Bagaimana peraturan cuti umrah untuk karyawan muslim yang sesuai dengan Undang-Undang Ketenagakerjaan?
Bloghrd.com akan mengulasnya secara lengkap pada artikel ini.
Berbicara tentang karyawan, tidak terlepas dari hak-hak yang dimiliki oleh karyawan itu sendiri.
Secara garis besar, hak merupakan sesuatu yang harus diberikan kepada seseorang sebagai kedudukan atau status seseorang.
Bila digabungkan dengan karyawan dalam konsep hubungan industrial, hak karyawan adalah apa yang harus diberikan kepada karyawan dari perusahaan sebagai kedudukan dan statusnya sebagai karyawan.
Hak karyawan bisa berupa hak untuk mendapatkan gaji atau upah, hak untuk bisa mendapatkan waktu istirahat atau biasa disebut cuti, dan hak untuk mendapatkan surat keterangan bahwa benar karyawan tersebut bekerja atau pernah bekerja di perusahaan yang bersangkutan.

──────────────────────────────

Instruksi Kerja A – Dalam teks tentang cuti umrah, hak karyawan bisa berupa apa saja?
Instruksi Kerja B – Teruskan teks tentang cuti umrah mulai dari kalimat terakhirnya.

──────────────────────────────

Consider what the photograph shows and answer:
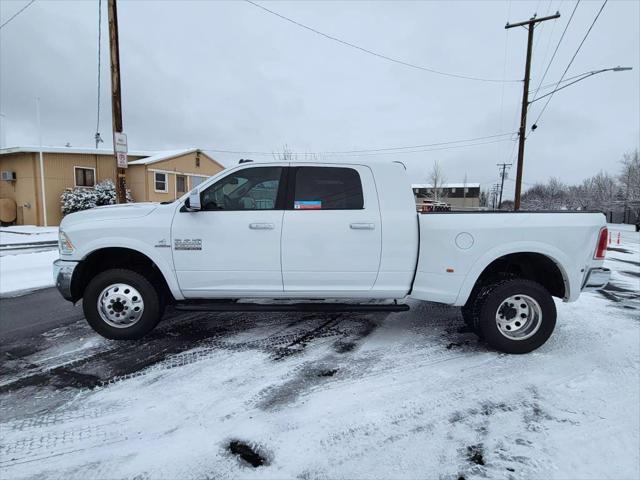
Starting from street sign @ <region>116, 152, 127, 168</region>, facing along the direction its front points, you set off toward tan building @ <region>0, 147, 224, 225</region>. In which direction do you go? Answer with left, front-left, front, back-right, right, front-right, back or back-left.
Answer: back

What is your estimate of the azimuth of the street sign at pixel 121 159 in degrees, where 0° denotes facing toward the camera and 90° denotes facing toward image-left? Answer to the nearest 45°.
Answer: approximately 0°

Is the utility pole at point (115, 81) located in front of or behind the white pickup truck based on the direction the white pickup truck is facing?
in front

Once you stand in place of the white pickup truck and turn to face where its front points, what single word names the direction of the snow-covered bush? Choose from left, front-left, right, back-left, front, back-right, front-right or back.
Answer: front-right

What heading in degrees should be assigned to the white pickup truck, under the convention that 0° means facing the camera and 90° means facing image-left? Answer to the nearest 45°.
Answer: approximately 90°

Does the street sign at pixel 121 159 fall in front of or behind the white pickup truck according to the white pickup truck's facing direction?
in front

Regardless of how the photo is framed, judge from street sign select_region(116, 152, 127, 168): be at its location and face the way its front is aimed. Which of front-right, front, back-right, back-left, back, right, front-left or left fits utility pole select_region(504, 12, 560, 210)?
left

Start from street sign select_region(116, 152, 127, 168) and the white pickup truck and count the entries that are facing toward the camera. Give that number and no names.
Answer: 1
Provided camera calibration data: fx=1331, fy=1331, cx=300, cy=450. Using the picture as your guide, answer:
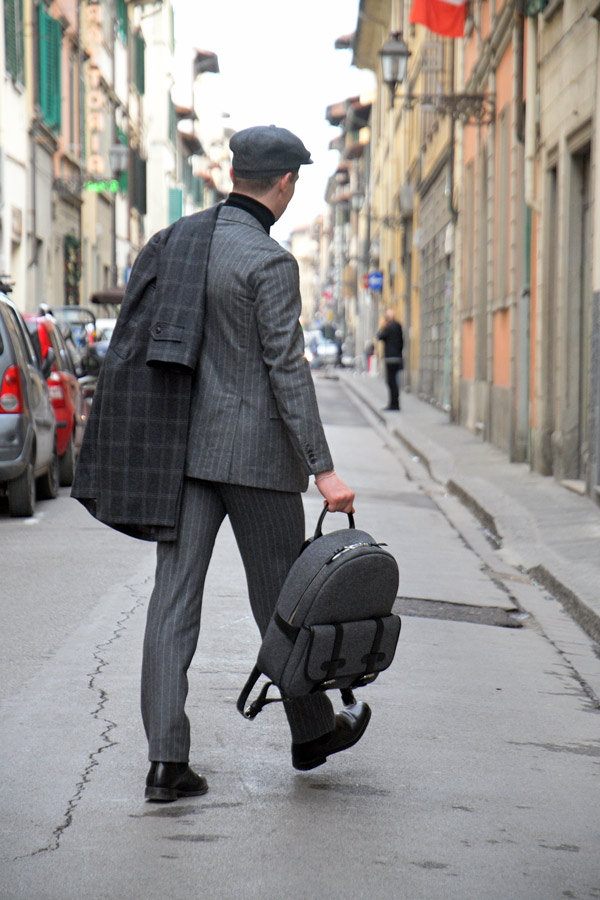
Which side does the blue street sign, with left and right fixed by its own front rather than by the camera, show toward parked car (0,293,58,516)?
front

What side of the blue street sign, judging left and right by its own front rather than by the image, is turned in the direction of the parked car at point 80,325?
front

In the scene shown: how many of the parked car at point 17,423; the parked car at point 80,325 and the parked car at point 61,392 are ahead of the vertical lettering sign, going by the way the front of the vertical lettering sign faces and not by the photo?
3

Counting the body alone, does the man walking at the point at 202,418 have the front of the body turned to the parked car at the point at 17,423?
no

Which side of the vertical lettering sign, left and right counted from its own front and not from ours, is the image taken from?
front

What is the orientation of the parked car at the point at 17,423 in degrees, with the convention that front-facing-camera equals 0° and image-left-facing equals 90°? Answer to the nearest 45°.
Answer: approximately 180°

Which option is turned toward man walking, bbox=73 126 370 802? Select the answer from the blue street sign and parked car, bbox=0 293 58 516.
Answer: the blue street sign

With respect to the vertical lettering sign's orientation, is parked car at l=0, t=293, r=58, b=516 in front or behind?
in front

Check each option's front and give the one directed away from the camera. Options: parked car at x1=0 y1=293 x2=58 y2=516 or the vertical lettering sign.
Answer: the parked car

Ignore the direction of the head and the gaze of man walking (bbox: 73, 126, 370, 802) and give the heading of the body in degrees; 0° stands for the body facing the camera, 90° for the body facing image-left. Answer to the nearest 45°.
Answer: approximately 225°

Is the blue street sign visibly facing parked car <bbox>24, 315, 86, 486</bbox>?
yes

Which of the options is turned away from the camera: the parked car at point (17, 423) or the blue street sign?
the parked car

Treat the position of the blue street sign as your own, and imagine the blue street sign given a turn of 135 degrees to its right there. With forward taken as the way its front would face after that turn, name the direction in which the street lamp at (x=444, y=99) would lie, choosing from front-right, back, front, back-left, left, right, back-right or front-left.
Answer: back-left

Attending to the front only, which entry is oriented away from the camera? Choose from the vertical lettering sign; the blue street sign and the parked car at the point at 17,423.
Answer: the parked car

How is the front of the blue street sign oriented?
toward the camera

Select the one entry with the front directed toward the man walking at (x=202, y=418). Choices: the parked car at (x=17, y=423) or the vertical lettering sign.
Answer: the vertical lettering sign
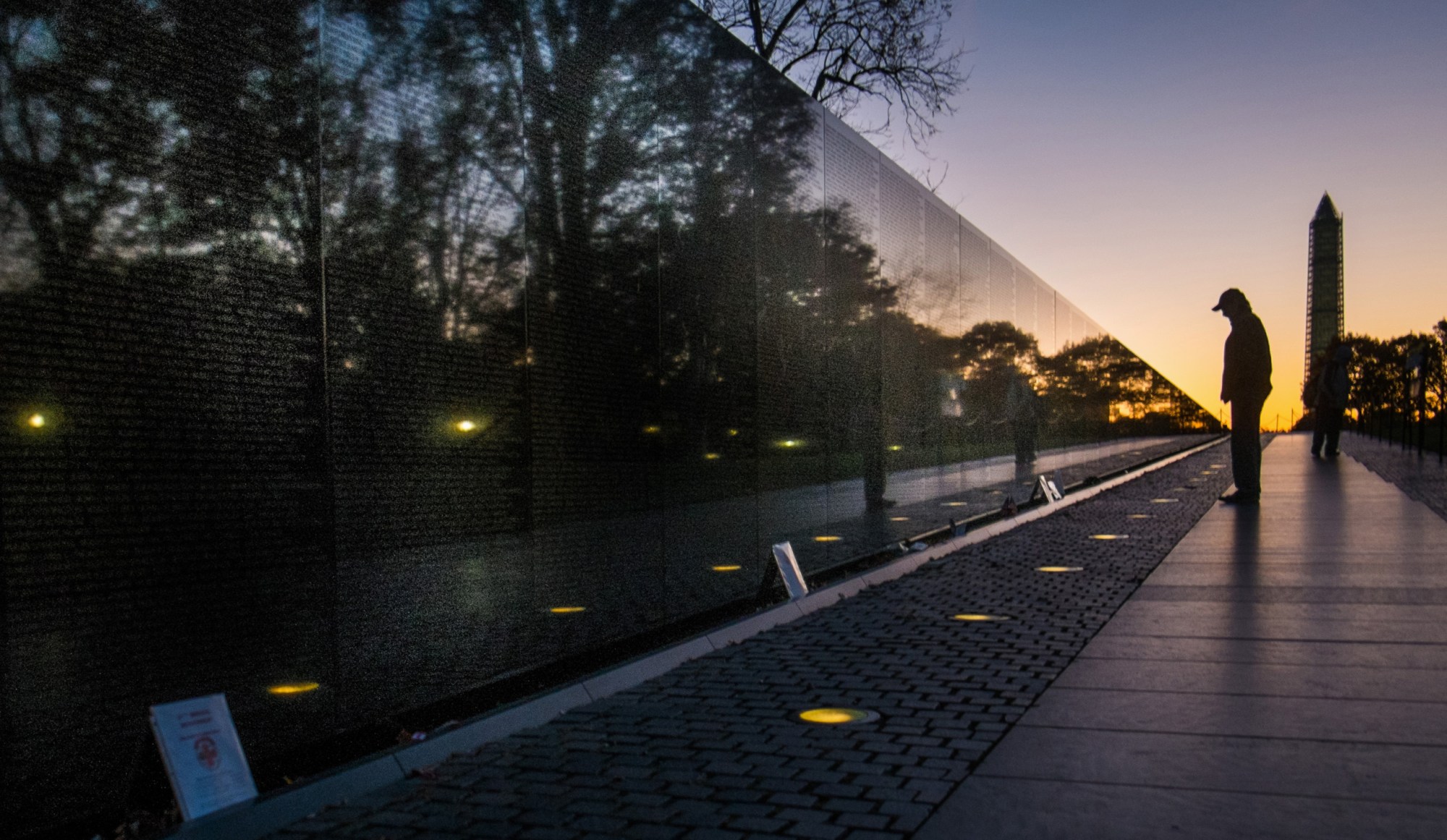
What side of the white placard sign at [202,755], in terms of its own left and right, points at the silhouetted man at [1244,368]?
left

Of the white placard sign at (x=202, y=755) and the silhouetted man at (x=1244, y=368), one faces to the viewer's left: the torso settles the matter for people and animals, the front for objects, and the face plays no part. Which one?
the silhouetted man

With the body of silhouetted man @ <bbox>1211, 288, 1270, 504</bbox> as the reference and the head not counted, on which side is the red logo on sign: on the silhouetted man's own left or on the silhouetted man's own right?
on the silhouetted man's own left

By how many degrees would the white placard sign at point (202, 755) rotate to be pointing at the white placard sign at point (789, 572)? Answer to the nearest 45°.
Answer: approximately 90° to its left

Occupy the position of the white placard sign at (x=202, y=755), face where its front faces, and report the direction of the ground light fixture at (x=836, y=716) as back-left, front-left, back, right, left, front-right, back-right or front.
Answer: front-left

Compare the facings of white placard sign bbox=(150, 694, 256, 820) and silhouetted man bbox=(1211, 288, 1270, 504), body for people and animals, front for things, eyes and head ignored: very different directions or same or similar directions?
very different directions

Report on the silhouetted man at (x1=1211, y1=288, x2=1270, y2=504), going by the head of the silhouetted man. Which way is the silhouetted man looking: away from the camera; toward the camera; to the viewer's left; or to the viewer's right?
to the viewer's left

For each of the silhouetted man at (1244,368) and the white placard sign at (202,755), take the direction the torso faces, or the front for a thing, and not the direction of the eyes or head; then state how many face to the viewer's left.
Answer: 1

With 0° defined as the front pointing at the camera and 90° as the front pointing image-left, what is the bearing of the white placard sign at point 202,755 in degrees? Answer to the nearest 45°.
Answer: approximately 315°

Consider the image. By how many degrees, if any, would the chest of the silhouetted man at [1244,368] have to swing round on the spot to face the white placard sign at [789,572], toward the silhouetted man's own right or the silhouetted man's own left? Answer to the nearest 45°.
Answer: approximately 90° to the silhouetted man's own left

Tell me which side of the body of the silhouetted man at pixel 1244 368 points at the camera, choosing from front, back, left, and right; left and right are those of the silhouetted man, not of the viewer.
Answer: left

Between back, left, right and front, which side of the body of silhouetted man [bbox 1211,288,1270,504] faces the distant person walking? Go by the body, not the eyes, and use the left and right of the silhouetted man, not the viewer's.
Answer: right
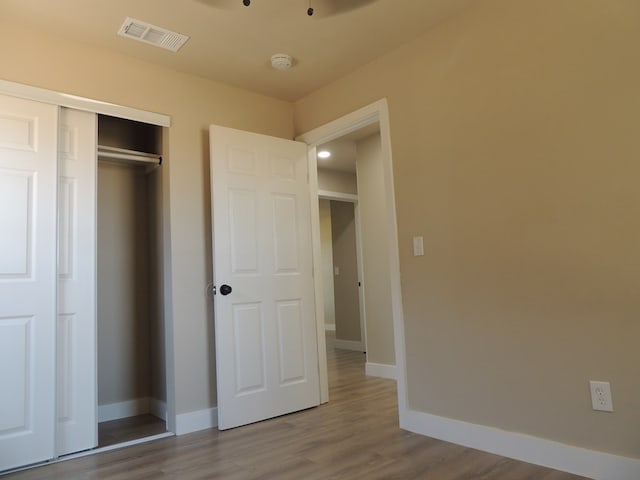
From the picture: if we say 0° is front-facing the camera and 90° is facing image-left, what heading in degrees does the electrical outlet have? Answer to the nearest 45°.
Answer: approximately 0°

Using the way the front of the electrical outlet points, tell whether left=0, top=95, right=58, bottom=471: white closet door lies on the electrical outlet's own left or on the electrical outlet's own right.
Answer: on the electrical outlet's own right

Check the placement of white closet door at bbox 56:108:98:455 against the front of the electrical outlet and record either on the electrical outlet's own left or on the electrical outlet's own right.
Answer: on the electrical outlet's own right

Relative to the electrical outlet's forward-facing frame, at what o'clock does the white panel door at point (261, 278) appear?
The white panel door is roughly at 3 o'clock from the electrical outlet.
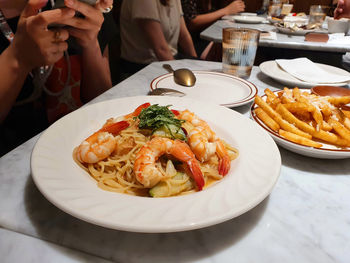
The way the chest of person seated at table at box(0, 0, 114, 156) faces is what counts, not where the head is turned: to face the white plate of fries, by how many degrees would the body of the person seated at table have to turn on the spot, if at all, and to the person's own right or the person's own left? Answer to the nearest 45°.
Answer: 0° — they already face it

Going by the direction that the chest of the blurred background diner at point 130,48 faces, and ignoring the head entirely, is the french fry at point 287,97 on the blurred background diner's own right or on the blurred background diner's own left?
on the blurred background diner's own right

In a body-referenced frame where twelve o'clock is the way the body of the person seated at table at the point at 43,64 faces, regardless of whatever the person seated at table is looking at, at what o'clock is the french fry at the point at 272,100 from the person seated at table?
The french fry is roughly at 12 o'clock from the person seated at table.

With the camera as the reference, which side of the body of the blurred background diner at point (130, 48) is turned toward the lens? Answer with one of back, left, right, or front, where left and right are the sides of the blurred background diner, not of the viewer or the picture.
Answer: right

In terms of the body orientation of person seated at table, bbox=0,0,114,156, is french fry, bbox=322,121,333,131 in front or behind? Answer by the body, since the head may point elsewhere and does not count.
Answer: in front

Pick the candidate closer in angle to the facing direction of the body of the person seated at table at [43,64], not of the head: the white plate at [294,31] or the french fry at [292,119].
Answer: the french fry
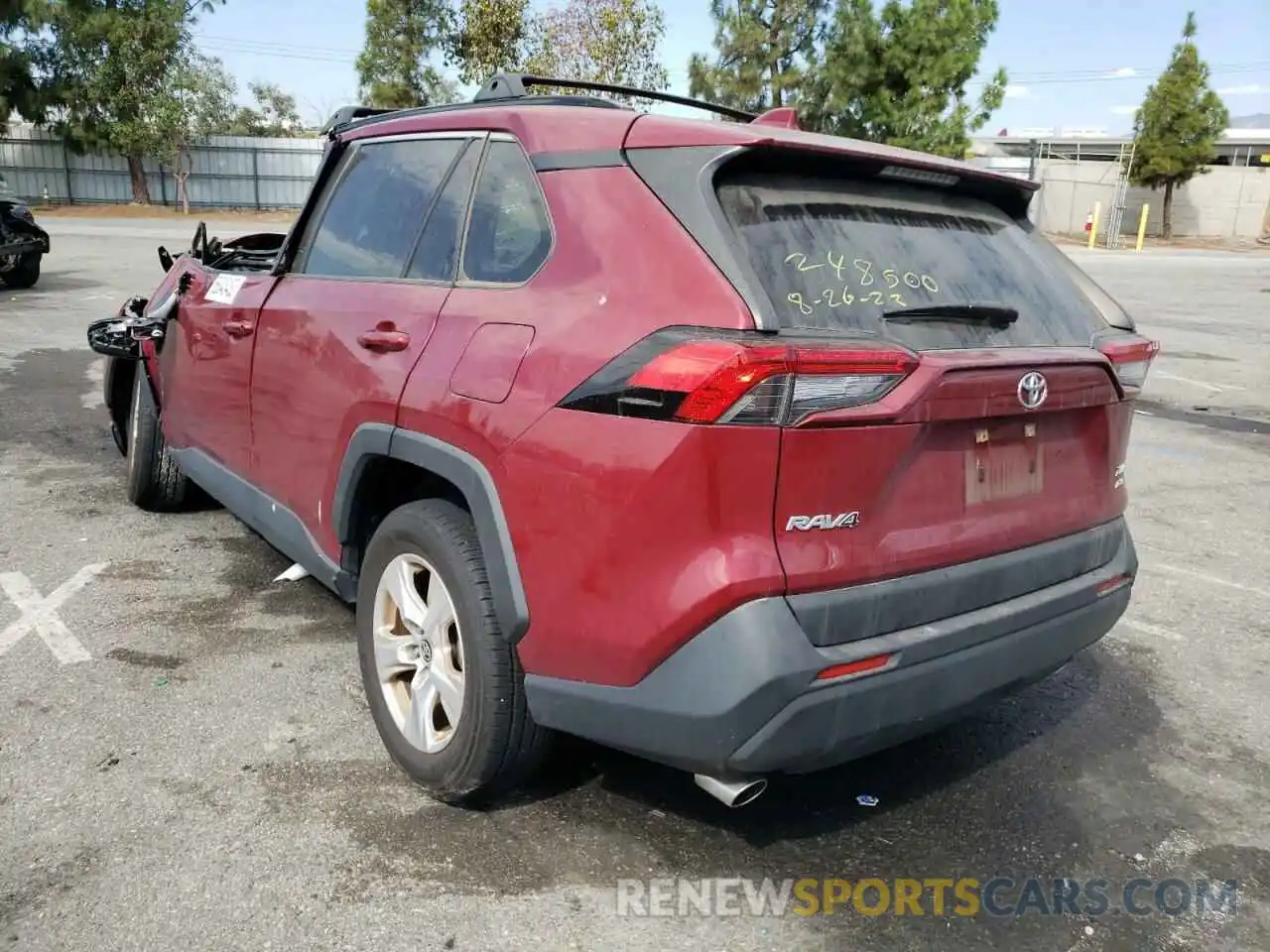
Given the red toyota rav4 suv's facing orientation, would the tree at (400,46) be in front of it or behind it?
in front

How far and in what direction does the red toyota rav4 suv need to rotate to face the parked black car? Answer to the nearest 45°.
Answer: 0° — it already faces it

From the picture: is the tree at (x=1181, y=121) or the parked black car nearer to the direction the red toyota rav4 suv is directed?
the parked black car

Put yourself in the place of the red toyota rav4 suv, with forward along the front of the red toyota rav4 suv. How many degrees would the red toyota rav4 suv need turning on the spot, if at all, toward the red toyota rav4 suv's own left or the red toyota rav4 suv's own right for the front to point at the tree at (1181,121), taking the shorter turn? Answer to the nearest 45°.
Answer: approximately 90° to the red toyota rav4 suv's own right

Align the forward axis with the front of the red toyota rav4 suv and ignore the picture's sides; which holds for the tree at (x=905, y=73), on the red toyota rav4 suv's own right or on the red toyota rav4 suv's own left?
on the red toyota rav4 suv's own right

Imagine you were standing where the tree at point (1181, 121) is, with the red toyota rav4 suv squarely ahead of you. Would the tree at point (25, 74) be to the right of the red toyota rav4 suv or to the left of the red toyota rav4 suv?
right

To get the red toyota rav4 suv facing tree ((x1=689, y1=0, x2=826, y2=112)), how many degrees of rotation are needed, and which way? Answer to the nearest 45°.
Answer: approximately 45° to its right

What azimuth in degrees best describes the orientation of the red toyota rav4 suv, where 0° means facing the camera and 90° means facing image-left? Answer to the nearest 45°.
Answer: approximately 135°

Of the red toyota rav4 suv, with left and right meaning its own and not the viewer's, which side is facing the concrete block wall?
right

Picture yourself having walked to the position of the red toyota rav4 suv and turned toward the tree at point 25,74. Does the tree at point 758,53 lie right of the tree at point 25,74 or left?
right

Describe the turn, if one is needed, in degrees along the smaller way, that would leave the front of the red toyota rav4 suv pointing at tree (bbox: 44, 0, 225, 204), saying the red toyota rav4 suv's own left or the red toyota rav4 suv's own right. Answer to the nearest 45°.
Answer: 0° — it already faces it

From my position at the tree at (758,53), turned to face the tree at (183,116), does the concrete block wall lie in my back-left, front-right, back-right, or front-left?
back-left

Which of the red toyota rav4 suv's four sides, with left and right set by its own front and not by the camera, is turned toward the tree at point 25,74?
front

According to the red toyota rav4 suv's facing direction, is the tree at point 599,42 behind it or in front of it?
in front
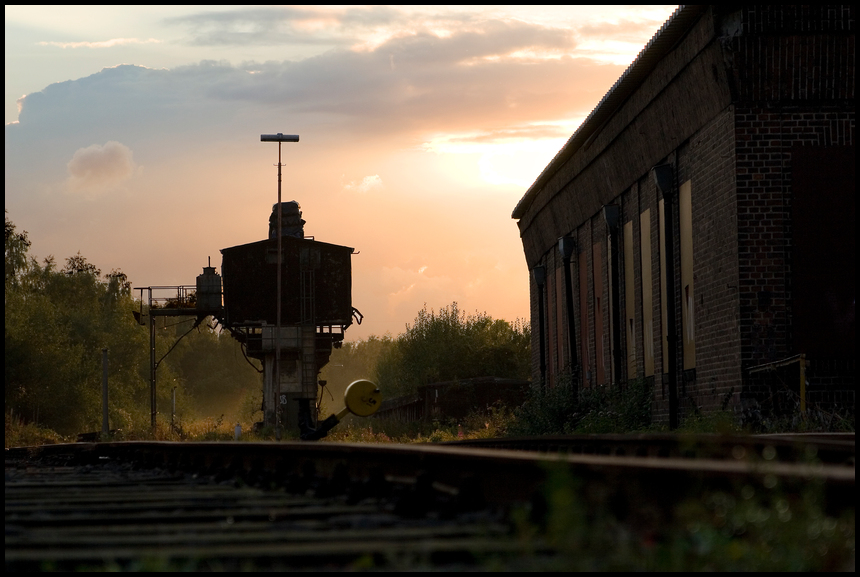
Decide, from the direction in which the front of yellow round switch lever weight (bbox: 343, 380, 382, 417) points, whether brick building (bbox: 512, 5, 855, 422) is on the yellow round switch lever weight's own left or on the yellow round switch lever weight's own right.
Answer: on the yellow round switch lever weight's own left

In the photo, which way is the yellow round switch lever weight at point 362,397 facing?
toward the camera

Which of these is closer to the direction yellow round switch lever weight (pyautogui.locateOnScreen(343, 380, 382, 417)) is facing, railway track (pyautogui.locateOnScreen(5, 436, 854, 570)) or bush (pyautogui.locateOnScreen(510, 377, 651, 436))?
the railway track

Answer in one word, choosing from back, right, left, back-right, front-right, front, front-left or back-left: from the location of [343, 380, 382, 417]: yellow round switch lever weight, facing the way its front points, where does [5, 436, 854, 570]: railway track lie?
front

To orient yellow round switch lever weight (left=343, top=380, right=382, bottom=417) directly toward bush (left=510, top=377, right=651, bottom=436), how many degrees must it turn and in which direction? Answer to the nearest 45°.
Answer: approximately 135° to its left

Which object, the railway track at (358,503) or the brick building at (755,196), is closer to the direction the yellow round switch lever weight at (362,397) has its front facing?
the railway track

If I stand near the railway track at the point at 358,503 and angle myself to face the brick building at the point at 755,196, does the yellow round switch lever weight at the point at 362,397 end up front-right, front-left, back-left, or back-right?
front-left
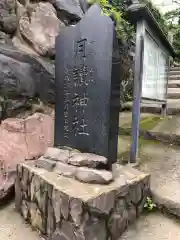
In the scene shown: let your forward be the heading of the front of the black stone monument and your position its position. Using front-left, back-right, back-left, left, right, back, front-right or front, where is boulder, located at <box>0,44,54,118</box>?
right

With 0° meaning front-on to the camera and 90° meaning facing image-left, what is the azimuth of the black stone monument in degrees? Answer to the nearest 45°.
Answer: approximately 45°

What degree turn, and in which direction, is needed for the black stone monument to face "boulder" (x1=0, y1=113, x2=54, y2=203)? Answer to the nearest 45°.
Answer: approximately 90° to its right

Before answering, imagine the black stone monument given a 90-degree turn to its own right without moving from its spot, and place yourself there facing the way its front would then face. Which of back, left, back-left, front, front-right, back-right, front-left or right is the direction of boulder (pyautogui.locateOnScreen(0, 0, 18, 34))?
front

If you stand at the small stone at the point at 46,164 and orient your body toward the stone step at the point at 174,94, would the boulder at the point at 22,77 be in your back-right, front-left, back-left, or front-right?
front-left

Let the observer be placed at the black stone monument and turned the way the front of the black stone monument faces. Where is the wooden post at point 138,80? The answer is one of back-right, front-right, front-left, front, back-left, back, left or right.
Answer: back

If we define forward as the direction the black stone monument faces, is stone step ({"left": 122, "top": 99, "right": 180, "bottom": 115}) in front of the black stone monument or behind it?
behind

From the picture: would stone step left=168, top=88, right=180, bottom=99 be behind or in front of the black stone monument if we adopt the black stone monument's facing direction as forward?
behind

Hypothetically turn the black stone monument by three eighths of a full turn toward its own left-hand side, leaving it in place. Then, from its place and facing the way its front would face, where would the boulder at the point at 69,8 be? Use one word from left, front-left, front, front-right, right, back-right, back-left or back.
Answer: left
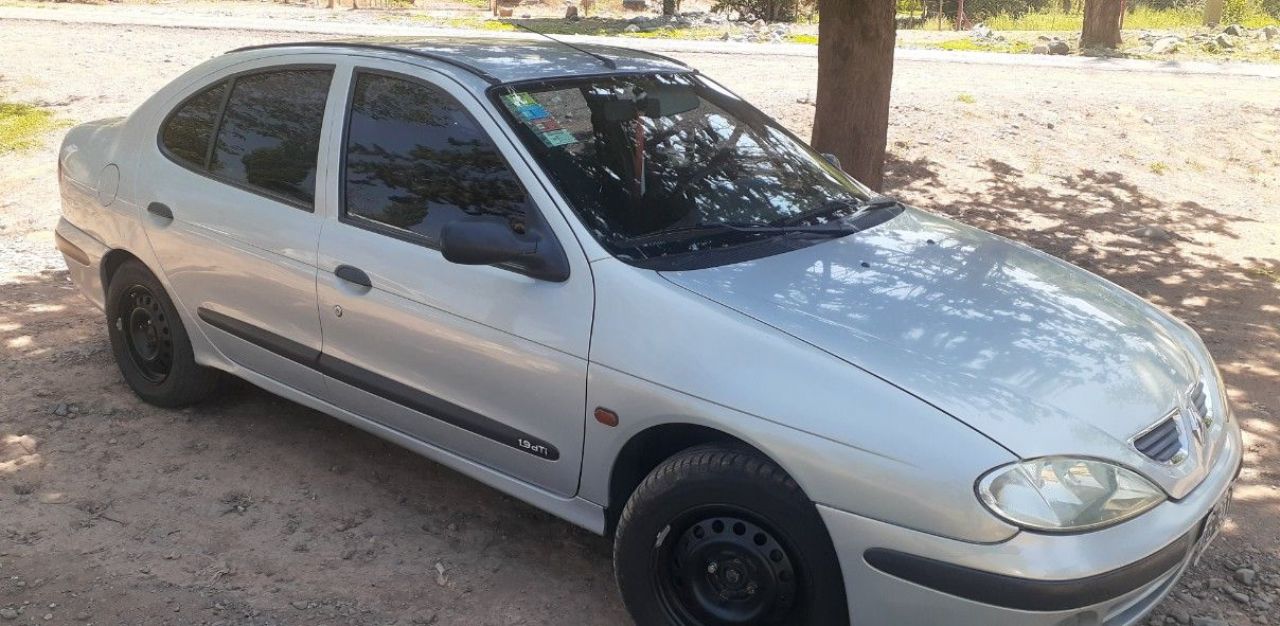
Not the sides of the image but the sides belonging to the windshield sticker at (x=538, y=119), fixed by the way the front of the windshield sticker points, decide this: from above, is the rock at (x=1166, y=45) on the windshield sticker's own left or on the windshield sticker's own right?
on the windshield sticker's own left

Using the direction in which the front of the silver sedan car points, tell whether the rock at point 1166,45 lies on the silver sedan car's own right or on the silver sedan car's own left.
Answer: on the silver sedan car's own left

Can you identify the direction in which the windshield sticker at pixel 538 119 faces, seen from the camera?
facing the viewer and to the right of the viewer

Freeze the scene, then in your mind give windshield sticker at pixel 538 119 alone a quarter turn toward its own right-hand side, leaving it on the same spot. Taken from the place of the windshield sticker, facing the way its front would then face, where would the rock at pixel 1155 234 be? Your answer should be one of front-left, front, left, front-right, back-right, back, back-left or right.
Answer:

──────────────────────────────

Hasil Tugas A – Hak karyawan bisa berupa hak untuk mendapatkan gaji atau upah, hak untuk mendapatkan waktu istirahat atau cuti, dan hak untuk mendapatkan surat keterangan bahwa karyawan tersebut bekerja atau pernah bekerja di perusahaan yang bersangkutan.

Hasil Tugas B –
Namun, dibalik semua hak karyawan yang harus dipenuhi perusahaan tempat ia bekerja, ada hak-hak dasar yang dimiliki oleh karyawan sebagai manusia.
Hak inilah yang dimaksud dengan Hak Asasi Manusia atau HAM.
Salah satu hal penting dari HAM sendiri adalah kebebasan beragama yang artinya setiap manusia memiliki hak untuk memeluk dan menjalankan agamanya masing-masing.
Hal ini tentu juga berlaku bagi karyawan sehingga perusahaan tidak boleh melakukan kegiatan menghalang-halangi segala sesuatu yang berkaitan dengan kebebasan beragama tersebut.
Salah satunya adalah kegiatan ibadah umrah bagi karyawan muslim juga diatur oleh undang undang.
Berdasarkan pada Undang-Undang No 8 Tahun 2019 tentang Penyelenggaraan Ibadah Haji dan Umrah Pasal 1 ayat (2) menyatakan bahwa:
“Ibadah Umrah adalah berkunjung ke Baitullah di luar musim haji dengan niat melaksana kan umrah yang dilanjutkan dengan melakukan tawaf, sai, dan tahalul”
Biasanya ibadah umrah sendiri membutuhkan waktu 9 sampai 12 hari dari awal hingga selesai tergantung kepada paket perjalanan yang di ambil.
Lalu bagaimana bila waktu ibadah umroh jatuh pada hari kerja?
Apakah karyawan bisa mengajukan cuti?
Dan bagaimana ketentuannya secara lebih jelas?
Pengertian Hak Asasi Manusia (HAM)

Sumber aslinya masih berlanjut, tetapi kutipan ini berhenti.